From my experence, even with this limitation the Aspheric would still outperform a reflector based light by 2 to 1 or more on throw.
Let me eat some of my own words here, and agree with taschenlampe for a moment, and amend my earlier comments to say that a very well engineered reflector WILL beat an Aspheric if it's very precisely made and deep enough.
I have this 3 D-Cell Dorcy Light:
https://www.candlepowerforums.com/threads/113883
When I was playing around with the 50mm Aspheric lenses, I would use this light as a reference, because it has an insainly good reflector that will throw a 1 foot spot at almost 50 feet.
If you ever see one of these things hanging on a peg at a local Target SNAP IT UP (unlikely though as most of them disappeared overnight about a year ago when they were put on clearance for 5 to 10 dollars).
This light only uses a 1 watt Luxeon [heavily overdriven] but it's reflector works SOOOO well that I had a hard time beating it even with a fully driven 80 lumen CREE and Aspheric lens.

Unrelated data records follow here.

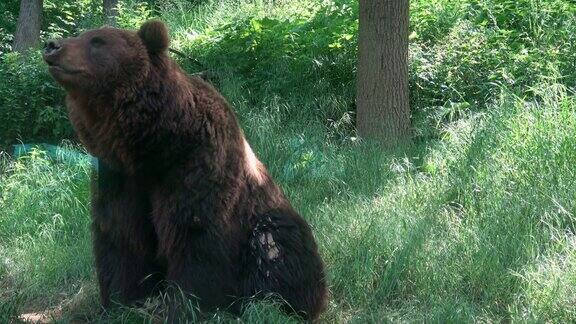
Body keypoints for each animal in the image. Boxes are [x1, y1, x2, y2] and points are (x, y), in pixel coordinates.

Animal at [42, 20, 326, 322]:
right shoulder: (118, 175)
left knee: (274, 245)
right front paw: (122, 301)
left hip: (272, 221)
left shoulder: (196, 162)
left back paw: (271, 304)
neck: (153, 146)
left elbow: (194, 234)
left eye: (97, 41)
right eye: (82, 34)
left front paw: (185, 306)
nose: (52, 45)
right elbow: (121, 234)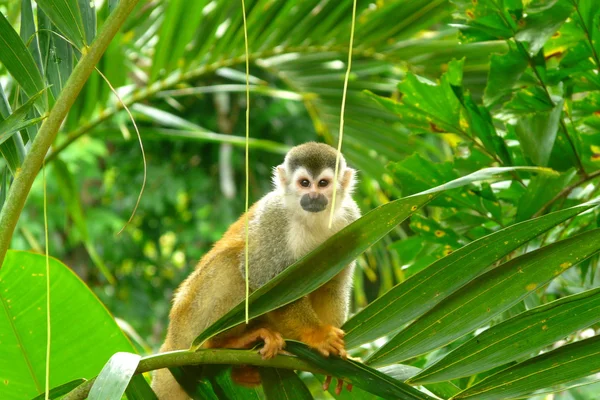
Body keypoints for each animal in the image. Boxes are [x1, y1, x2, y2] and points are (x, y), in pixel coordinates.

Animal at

On the other hand, the Aspheric will beat just about every other light I own, hands down, and just by luck, the Aspheric add-on for a maglight host is cheaply available and fairly easy to do, where custom reflectors are quite expensive and a bit hard to come by.
Also the Dorcy light is not easily focused and though you can adjust it over a limited range, it really can't go all the way from spot to flood.
On the other hand, the Aspheric lens based modded maglights have really nice FLOOD when defocused, and this sets them apart from even a fancy 150 dollar 'custom' reflector which will really really SUCK on defocused flood. (can you say "donut holes", boys and girls?).
I think the flood issue is important, because as I said earlier, a light that is all throw and no flood, is not very usefull most of the time.